Мир был теплым и влажным, словно Господь вдохновенно нарисовал его с утра серой акварелью и на рисунке еще не просохли краски. Мира не стала открывать зонт. Она шла, подставляя лицо протекающему небу, глядя влюбленным взглядом на людей с еще не проснувшимися лицами, на небосвод, треснувший ветвями еще голых ветвей, на витрины еще не открывшихся магазинов, и голова ее кружилась от реальности этого счастья.
Она чувствовала себя как смертник, которому накануне казни зачитали приговор о помиловании.
Ее плоть, разбуженная любовными ласками Леонида, урчала довольной кошкой. Сколько времени они не занимались сексом! Бесконечность, если не считать ритуального супружеского акта, закрепившего их недолгий акт перемирия. Но тогда Мира лишь безропотно отдала свое тело, в то время как душа ее витала где-то вне, а тело, лишенное души, было по-монашески унылым и безжизненным. Оно лишь неприязненно терпело прикосновения мужа, морщило лоб и со вздохом раскрывало губы, не способные растаять от поцелуев.

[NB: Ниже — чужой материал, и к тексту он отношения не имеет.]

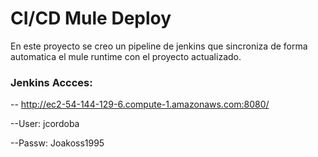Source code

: # **CI/CD Mule Deploy**

En este proyecto se creo un pipeline de jenkins que sincroniza de forma automatica el mule runtime con el proyecto actualizado.

### Jenkins Accces:

-- http://ec2-54-144-129-6.compute-1.amazonaws.com:8080/

--User: jcordoba

--Passw: Joakoss1995

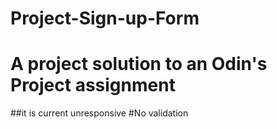 # Project-Sign-up-Form
# A project solution to an Odin's Project assignment
##it is current unresponsive
#No validation
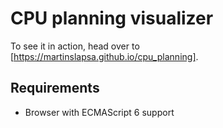 # CPU planning visualizer

To see it in action, head over to [https://martinslapsa.github.io/cpu_planning].

## Requirements
  - Browser with ECMAScript 6 support
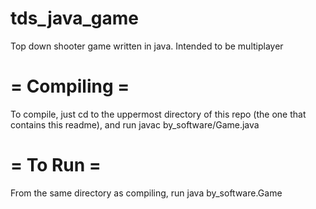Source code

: tds_java_game
=============

Top down shooter game written in java. Intended to be multiplayer

= Compiling =
============
To compile, just cd to the uppermost directory of this repo (the one that contains this readme),
and run javac by_software/Game.java

= To Run =
===========
From the same directory as compiling, run java by_software.Game

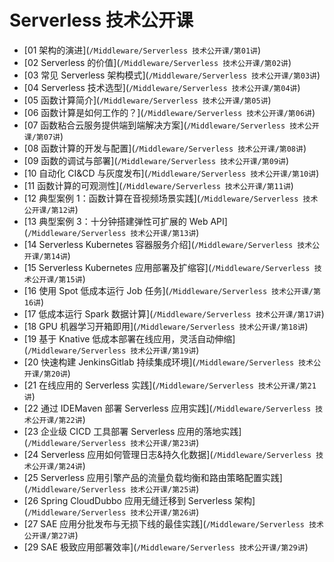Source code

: # Serverless 技术公开课

- \[01 架构的演进\](`/Middleware/Serverless 技术公开课/第01讲`)
- \[02 Serverless 的价值\](`/Middleware/Serverless 技术公开课/第02讲`)
- \[03 常见 Serverless 架构模式\](`/Middleware/Serverless 技术公开课/第03讲`)
- \[04 Serverless 技术选型\](`/Middleware/Serverless 技术公开课/第04讲`)
- \[05 函数计算简介\](`/Middleware/Serverless 技术公开课/第05讲`)
- \[06 函数计算是如何工作的？\](`/Middleware/Serverless 技术公开课/第06讲`)
- \[07 函数粘合云服务提供端到端解决方案\](`/Middleware/Serverless 技术公开课/第07讲`)
- \[08 函数计算的开发与配置\](`/Middleware/Serverless 技术公开课/第08讲`)
- \[09 函数的调试与部署\](`/Middleware/Serverless 技术公开课/第09讲`)
- \[10 自动化 CI&CD 与灰度发布\](`/Middleware/Serverless 技术公开课/第10讲`)
- \[11 函数计算的可观测性\](`/Middleware/Serverless 技术公开课/第11讲`)
- \[12 典型案例 1：函数计算在音视频场景实践\](`/Middleware/Serverless 技术公开课/第12讲`)
- \[13 典型案例 3：十分钟搭建弹性可扩展的 Web API\](`/Middleware/Serverless 技术公开课/第13讲`)
- \[14 Serverless Kubernetes 容器服务介绍\](`/Middleware/Serverless 技术公开课/第14讲`)
- \[15 Serverless Kubernetes 应用部署及扩缩容\](`/Middleware/Serverless 技术公开课/第15讲`)
- \[16 使用 Spot 低成本运行 Job 任务\](`/Middleware/Serverless 技术公开课/第16讲`)
- \[17 低成本运行 Spark 数据计算\](`/Middleware/Serverless 技术公开课/第17讲`)
- \[18 GPU 机器学习开箱即用\](`/Middleware/Serverless 技术公开课/第18讲`)
- \[19 基于 Knative 低成本部署在线应用，灵活自动伸缩\](`/Middleware/Serverless 技术公开课/第19讲`)
- \[20 快速构建 JenkinsGitlab 持续集成环境\](`/Middleware/Serverless 技术公开课/第20讲`)
- \[21 在线应用的 Serverless 实践\](`/Middleware/Serverless 技术公开课/第21讲`)
- \[22 通过 IDEMaven 部署 Serverless 应用实践\](`/Middleware/Serverless 技术公开课/第22讲`)
- \[23 企业级 CICD 工具部署 Serverless 应用的落地实践\](`/Middleware/Serverless 技术公开课/第23讲`)
- \[24 Serverless 应用如何管理日志&持久化数据\](`/Middleware/Serverless 技术公开课/第24讲`)
- \[25 Serverless 应用引擎产品的流量负载均衡和路由策略配置实践\](`/Middleware/Serverless 技术公开课/第25讲`)
- \[26 Spring CloudDubbo 应用无缝迁移到 Serverless 架构\](`/Middleware/Serverless 技术公开课/第26讲`)
- \[27 SAE 应用分批发布与无损下线的最佳实践\](`/Middleware/Serverless 技术公开课/第27讲`)
- \[29 SAE 极致应用部署效率\](`/Middleware/Serverless 技术公开课/第29讲`)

Но сегодня, впервые за много-много месяцев, Мира вновь ощущала себя женщиной, человеком — божьей и грешной.
Она выбросила чертов браслет, а вместе с ним морок, ослепивший ее душу, ненависть к жизни, презрение к любви, страх смерти, вернув себе зрение, слух, нюх, вкус, все положенные человеку чувства и инстинкты.
«Слава богу, что я решилась вышвырнуть его из своей судьбы!» — сияла она всеми фибрами души. И лишь где-то высоко, запертая на чердаке сознания, пискнула крысой паскудная мысль: „Вместе с браслетом нужно было уничтожить и рассказ, и твой начатый роман…“»
Но Мира отказалась услышать ее. Окрыленная, согретая хмелем любви и счастьем «просто жить», она не хотела признаваться себе, что у нее никогда не хватит духу убить собственные произведения. И если бы сейчас она жестоко поставила себя перед выбором, на одной чаше которого лежала б ее новая жизнь, а на другой — полтора ее творенья, весы заходили бы ходуном, как взбесившиеся качели, превратились бы в perpetuum mobile. И она скорее бы получила патент на изобретение вечного двигателя, чем смогла бы остановить их, приняв хоть какое-то определенное решение.
Куда легче было просто не замечать эту проблему, отложить ее на потом и не портить себе настроения.
Войдя в редакцию, Мира улыбнулась во весь рот охраннику:
— Доброе утро!
Он обалдело посмотрел на нее, не узнавая. Естественно, до сих пор он не видел ее настоящего лица. Ее лицо было вывернуто наизнанку, повернуто внутрь самой себя.
— Прекрасная погода, правда! — не унималась Мира.
Охранник с сомнением перевел взгляд на окно, исцарапанное каплями дождя, и промычал в ответ нечто невразумительное.
Мира пошла по коридору, нетерпеливо разматывая на ходу серый клетчатый шарф. «По всей видимости, он решил, что из тихой сумасшедшей я превратилась в буйную!» — довольно подумала она. Минуя двери маленькой кухоньки, Мира услышала посапывание электрического чайника — кто-то из журналистов уже готовил себе первую чашку утреннего кофе.
— Такие чудные, плетеные, с остреньким носиком, на маленьком каблучке, — донесся до нее щебет Валечки.
— Все равно дорого, — ответила ей Лина.
— Как называется магазин? — уточнила Леночка-белочка.